◆ ФРАГМЕНТ ДОКУМЕНТА
--*--
Воспоминания
Шрифт:
Дома стало заметно лучше. Мама (бабушка) и Зина ходили к спекулянту Роньке, у которого за золото получали масло, рис и еще что-то. Масло нас очень поддержало. Бабушка давала нам часть вымененных продуктов, подкармливала детей. Мы с детьми разучивали стихи — «Что пирует царь великий в Петербурге городке» (Пушкина). Дети тараторили их с удовольствием, а мне в них очень нравилось прощение врагов Петром. И войны были другие, и государственные деятели были другие.
Пошли слухи, что немцы заняли Тихвин. Толпа на Большом проспекте разгромила хлебный магазин. Появились новые милиционеры: сытые, откуда-то из Вологды и других мест.
Я встретил Колю Гурьева, он помогал доставлять хлеб в хлебный магазин, и за это ему давали хлеб сверх карточек. Вскоре он выехал из Ленинграда дорогой смерти и погиб с тысячами других. Говорят, он вышел из поезда и пропал. Когда умерла его мать, братья, жена — не знаю.
--*--
◆ ИСХОДНЫЕ ДАННЫЕ
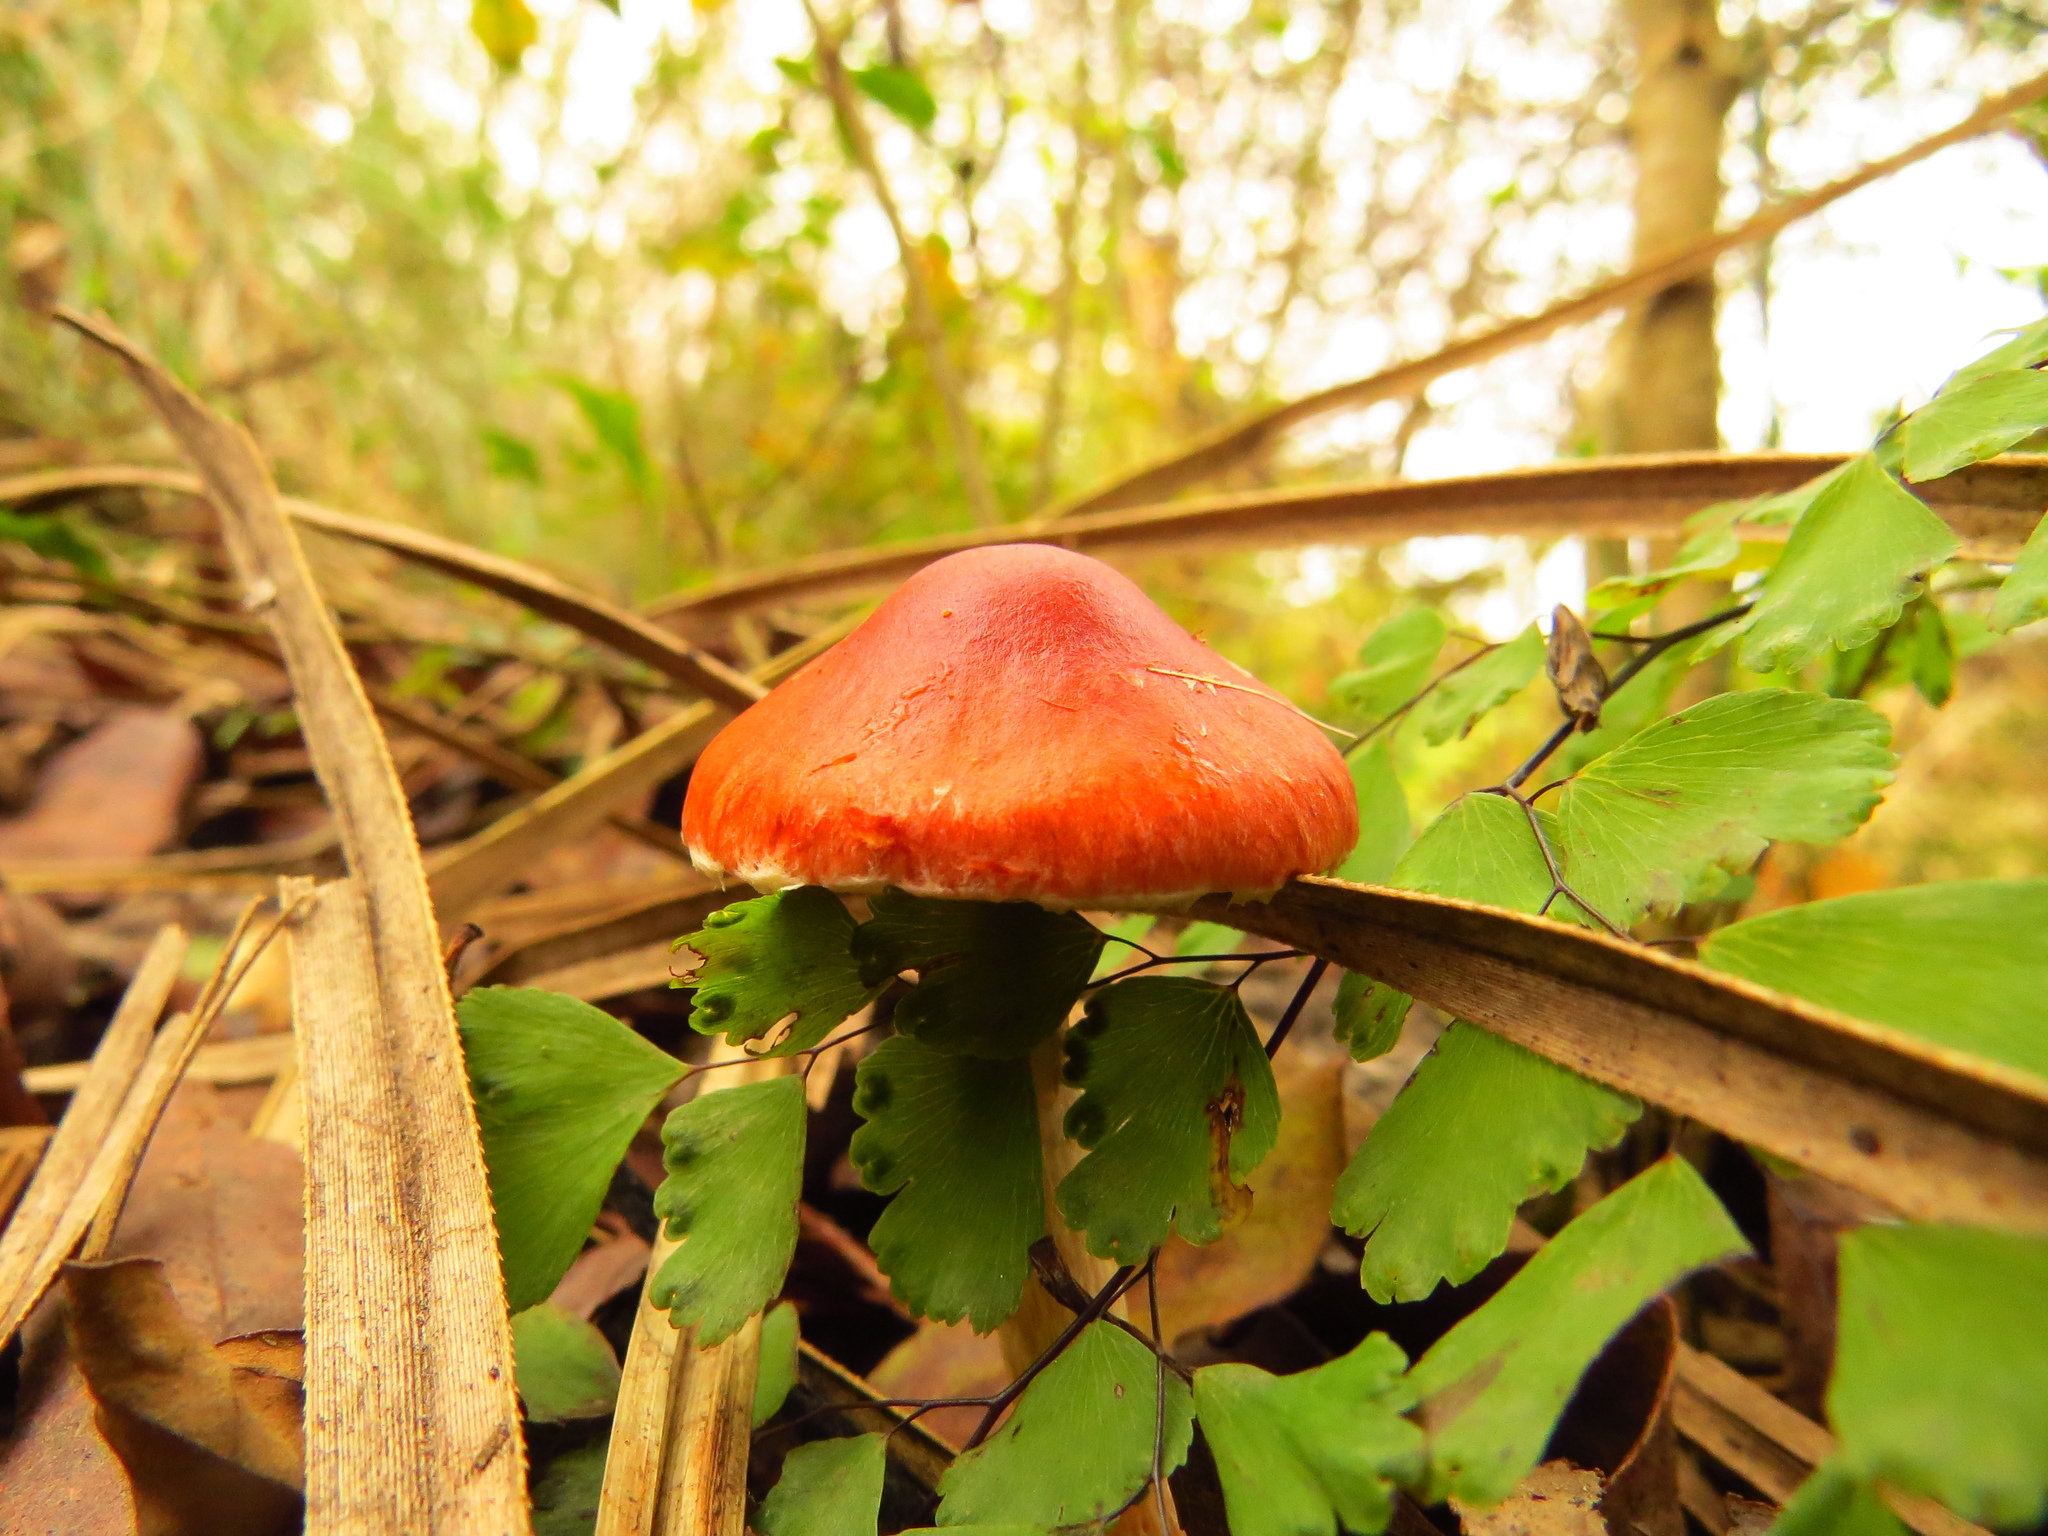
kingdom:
--*--
◆ ПИСЬМЕННОЕ ЗАДАНИЕ 1
Пожалуйста, воспроизведите отрывок из воспоминаний выше, начиная со слов «Воспоминания» и заканчивая словами «деятели были другие.».
◆ ПИСЬМЕННОЕ ЗАДАНИЕ 2
У кого, согласно воспоминаниям выше, мама (бабушка) и Зина получали за золото масло и рис?

◆ РЕШЕНИЕ ЗАДАЧИ 1
Воспоминания
Шрифт:
Дома стало заметно лучше. Мама (бабушка) и Зина ходили к спекулянту Роньке, у которого за золото получали масло, рис и еще что-то. Масло нас очень поддержало. Бабушка давала нам часть вымененных продуктов, подкармливала детей. Мы с детьми разучивали стихи — «Что пирует царь великий в Петербурге городке» (Пушкина). Дети тараторили их с удовольствием, а мне в них очень нравилось прощение врагов Петром. И войны были другие, и государственные деятели были другие.

◆ РЕШЕНИЕ ЗАДАЧИ 2
У спекулянта Роньки.